-------- DATA SECTION --------
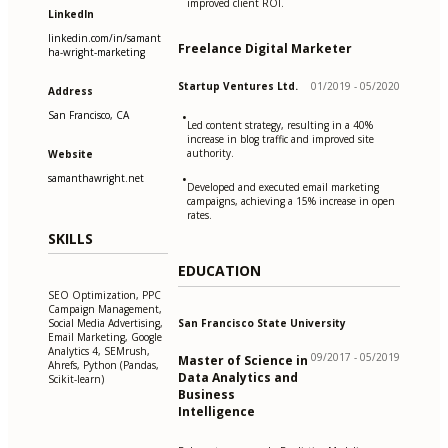
improved client ROI.
LinkedIn
linkedin.com/in/samant
Freelance Digital Marketer
ha-wright-marketing
Startup Ventures Ltd.
01/2019 - 05/2020
Address
San Francisco, CA
•
Led content strategy, resulting in a 40%
increase in blog traffic and improved site
authority.
Website
samanthawright.net
•
Developed and executed email marketing
campaigns, achieving a 15% increase in open
rates.
SKILLS
EDUCATION
SEO Optimization, PPC
Campaign Management,
San Francisco State University
Social Media Advertising,
Email Marketing, Google
Analytics 4, SEMrush,
09/2017 - 05/2019
Master of Science in
Ahrefs, Python (Pandas,
Data Analytics and
Scikit-learn)
Business
Intelligence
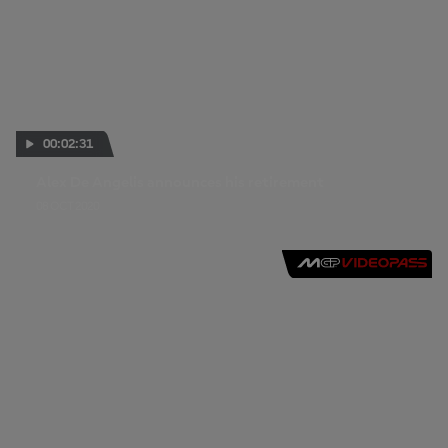
00:02:31
Alex De Angelis announces his retirement
08 OCT 2020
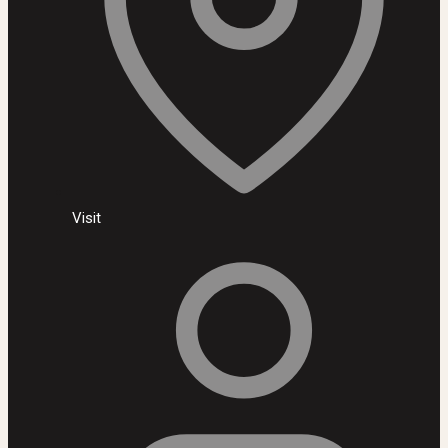
Visit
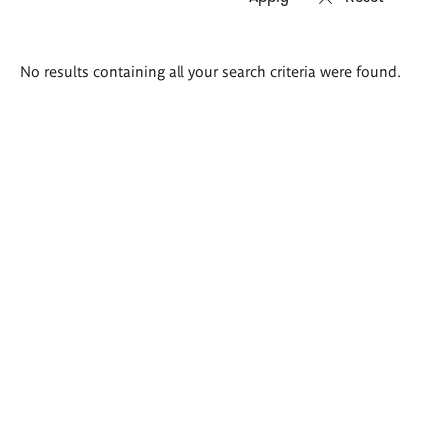
Search
No results containing all your search criteria were found.
results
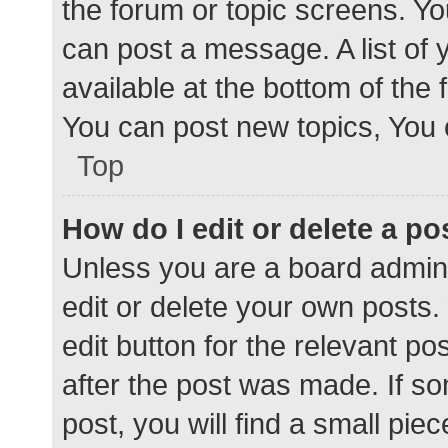
the forum or topic screens. Y
can post a message. A list of 
available at the bottom of the
You can post new topics, You c
Top
How do I edit or delete a po
Unless you are a board admini
edit or delete your own posts. 
edit button for the relevant po
after the post was made. If s
post, you will find a small pie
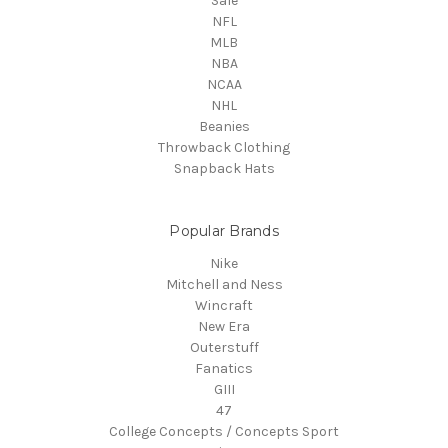
Sale
NFL
MLB
NBA
NCAA
NHL
Beanies
Throwback Clothing
Snapback Hats
Popular Brands
Nike
Mitchell and Ness
Wincraft
New Era
Outerstuff
Fanatics
GIII
47
College Concepts / Concepts Sport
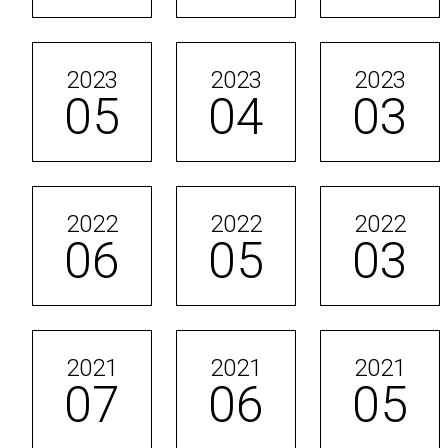
2023
2023
2023
05
04
03
2022
2022
2022
06
05
03
2021
2021
2021
07
06
05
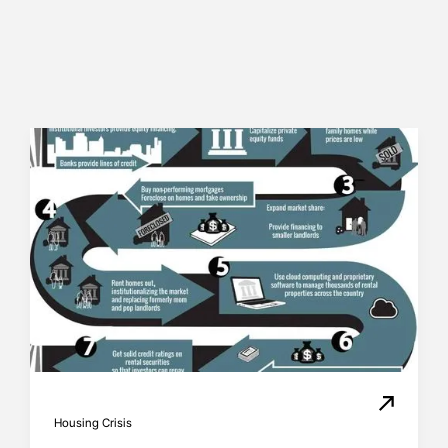
Housing Crisis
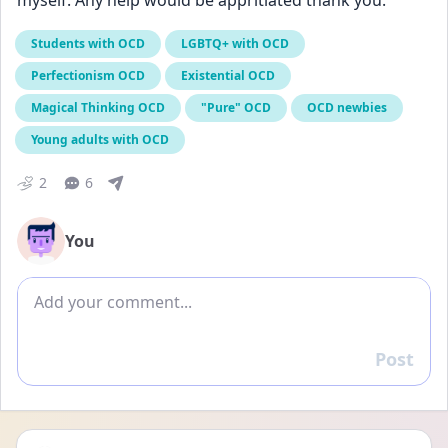
myself. Any help would be appritiated thank you. 
Students with OCD
LGBTQ+ with OCD
Perfectionism OCD
Existential OCD
Magical Thinking OCD
"Pure" OCD
OCD newbies
Young adults with OCD
2
6
You
Add comment
Post
Reply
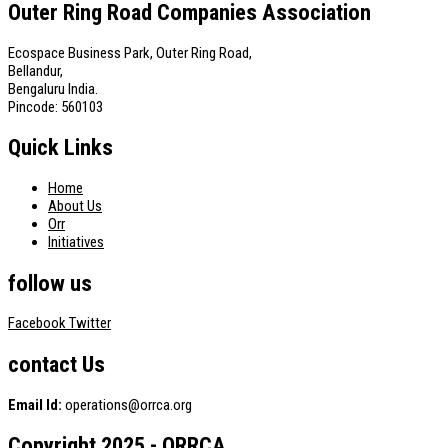
Outer Ring Road Companies Association
Ecospace Business Park, Outer Ring Road,
Bellandur,
Bengaluru India.
Pincode: 560103
Quick Links
Home
About Us
Orr
Initiatives
follow us
Facebook
Twitter
contact Us
Email Id:
operations@orrca.org
Copyright 2025 - ORRCA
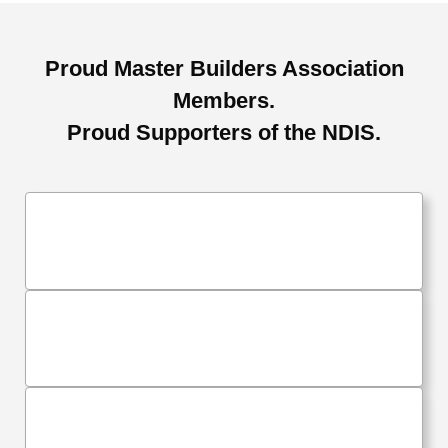
Proud Master Builders Association
Members.
Proud Supporters of the NDIS.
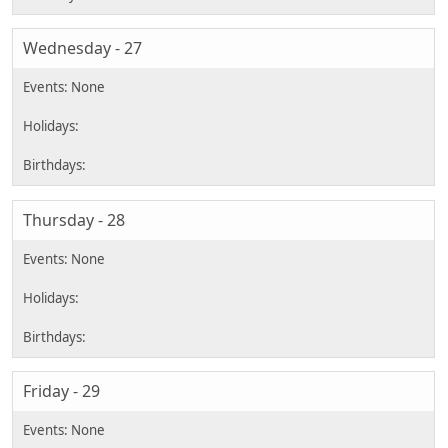
Wednesday - 27
Thursday - 28
Friday - 29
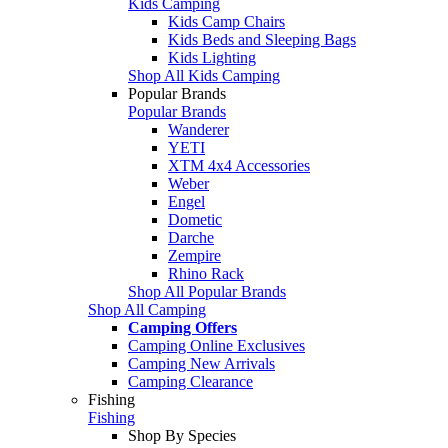
Kids Camping
Kids Camp Chairs
Kids Beds and Sleeping Bags
Kids Lighting
Shop All Kids Camping
Popular Brands
Popular Brands
Wanderer
YETI
XTM 4x4 Accessories
Weber
Engel
Dometic
Darche
Zempire
Rhino Rack
Shop All Popular Brands
Shop All Camping
Camping Offers
Camping Online Exclusives
Camping New Arrivals
Camping Clearance
Fishing
Fishing
Shop By Species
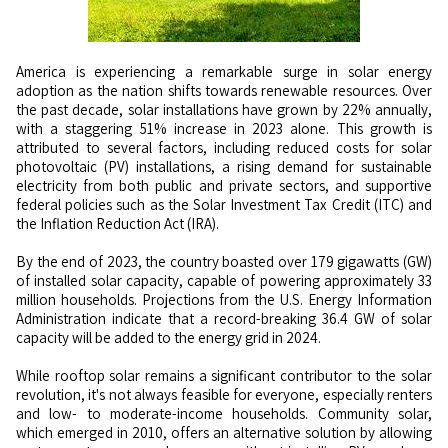
America is experiencing a remarkable surge in solar energy
adoption as the nation shifts towards renewable resources. Over
the past decade, solar installations have grown by 22% annually,
with a staggering 51% increase in 2023 alone. This growth is
attributed to several factors, including reduced costs for solar
photovoltaic (PV) installations, a rising demand for sustainable
electricity from both public and private sectors, and supportive
federal policies such as the Solar Investment Tax Credit (ITC) and
the Inflation Reduction Act (IRA).
By the end of 2023, the country boasted over 179 gigawatts (GW)
of installed solar capacity, capable of powering approximately 33
million households. Projections from the U.S. Energy Information
Administration indicate that a record-breaking 36.4 GW of solar
capacity will be added to the energy grid in 2024.
While rooftop solar remains a significant contributor to the solar
revolution, it's not always feasible for everyone, especially renters
and low- to moderate-income households. Community solar,
which emerged in 2010, offers an alternative solution by allowing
--------
• **TASK GOAL**:
Where the data contains an image, skip the image and copy everything else exactly as it appears.

• **SOLUTION TO THE EXERCISE**:
improved client ROI.
LinkedIn
linkedin.com/in/samant
Freelance Digital Marketer
ha-wright-marketing
Startup Ventures Ltd.
01/2019 - 05/2020
Address
San Francisco, CA
•
Led content strategy, resulting in a 40%
increase in blog traffic and improved site
authority.
Website
samanthawright.net
•
Developed and executed email marketing
campaigns, achieving a 15% increase in open
rates.
SKILLS
EDUCATION
SEO Optimization, PPC
Campaign Management,
San Francisco State University
Social Media Advertising,
Email Marketing, Google
Analytics 4, SEMrush,
09/2017 - 05/2019
Master of Science in
Ahrefs, Python (Pandas,
Data Analytics and
Scikit-learn)
Business
Intelligence
00:02:31
Alex De Angelis announces his retirement
08 OCT 2020
Visit
Search
No results containing all your search criteria were found.
results
the forum or topic screens. Y
can post a message. A list of 
available at the bottom of the
You can post new topics, You c
Top
How do I edit or delete a po
Unless you are a board admini
edit or delete your own posts. 
edit button for the relevant po
after the post was made. If s
post, you will find a small pie
Sale
NFL
MLB
NBA
NCAA
NHL
Beanies
Throwback Clothing
Snapback Hats
Popular Brands
Nike
Mitchell and Ness
Wincraft
New Era
Outerstuff
Fanatics
GIII
47
College Concepts / Concepts Sport
2023
2023
2023
05
04
03
2022
2022
2022
06
05
03
2021
2021
2021
07
06
05
Housing Crisis
myself. Any help would be appritiated thank you. 
Students with OCD
LGBTQ+ with OCD
Perfectionism OCD
Existential OCD
Magical Thinking OCD
"Pure" OCD
OCD newbies
Young adults with OCD
2
6
You
Add comment
Post
Reply
Outer Ring Road Companies Association
Ecospace Business Park, Outer Ring Road,
Bellandur,
Bengaluru India.
Pincode: 560103
Quick Links
Home
About Us
Orr
Initiatives
follow us
Facebook
Twitter
contact Us
Email Id:
operations@orrca.org
Copyright 2025 - ORRCA
Proud Master Builders Association
Members.
Proud Supporters of the NDIS.
Wednesday - 27
Thursday - 28
Friday - 29
Kids Camping
Kids Camp Chairs
Kids Beds and Sleeping Bags
Kids Lighting
Shop All Kids Camping
Popular Brands
Popular Brands
Wanderer
YETI
XTM 4x4 Accessories
Weber
Engel
Dometic
Darche
Zempire
Rhino Rack
Shop All Popular Brands
Shop All Camping
Camping Offers
Camping Online Exclusives
Camping New Arrivals
Camping Clearance
Fishing
Fishing
Shop By Species
America is experiencing a remarkable surge in solar energy
adoption as the nation shifts towards renewable resources. Over
the past decade, solar installations have grown by 22% annually,
with a staggering 51% increase in 2023 alone. This growth is
attributed to several factors, including reduced costs for solar
photovoltaic (PV) installations, a rising demand for sustainable
electricity from both public and private sectors, and supportive
federal policies such as the Solar Investment Tax Credit (ITC) and
the Inflation Reduction Act (IRA).
By the end of 2023, the country boasted over 179 gigawatts (GW)
of installed solar capacity, capable of powering approximately 33
million households. Projections from the U.S. Energy Information
Administration indicate that a record-breaking 36.4 GW of solar
capacity will be added to the energy grid in 2024.
While rooftop solar remains a significant contributor to the solar
revolution, it's not always feasible for everyone, especially renters
and low- to moderate-income households. Community solar,
which emerged in 2010, offers an alternative solution by allowing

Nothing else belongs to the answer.